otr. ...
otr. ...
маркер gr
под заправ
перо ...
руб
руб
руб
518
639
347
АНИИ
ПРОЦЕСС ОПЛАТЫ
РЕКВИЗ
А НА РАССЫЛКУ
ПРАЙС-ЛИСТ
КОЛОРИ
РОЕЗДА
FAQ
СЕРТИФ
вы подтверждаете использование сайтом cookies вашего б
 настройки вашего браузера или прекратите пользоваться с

...

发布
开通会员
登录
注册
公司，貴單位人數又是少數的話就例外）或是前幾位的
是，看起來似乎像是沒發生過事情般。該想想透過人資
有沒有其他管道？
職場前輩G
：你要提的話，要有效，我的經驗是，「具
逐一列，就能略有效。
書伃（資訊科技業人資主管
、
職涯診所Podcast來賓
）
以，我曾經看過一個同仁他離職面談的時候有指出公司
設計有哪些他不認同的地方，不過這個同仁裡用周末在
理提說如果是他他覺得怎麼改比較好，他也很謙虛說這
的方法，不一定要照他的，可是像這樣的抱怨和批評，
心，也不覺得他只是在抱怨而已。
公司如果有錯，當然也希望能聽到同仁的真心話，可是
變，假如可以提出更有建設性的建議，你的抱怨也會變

--

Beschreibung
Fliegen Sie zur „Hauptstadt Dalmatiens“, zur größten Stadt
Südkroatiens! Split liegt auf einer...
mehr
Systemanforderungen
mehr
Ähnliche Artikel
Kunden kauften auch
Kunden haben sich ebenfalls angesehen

### [Task directions]
Pull out all lines in the data above that include "вашего".

### [Output]
вы подтверждаете использование сайтом cookies вашего б
 настройки вашего браузера или прекратите пользоваться с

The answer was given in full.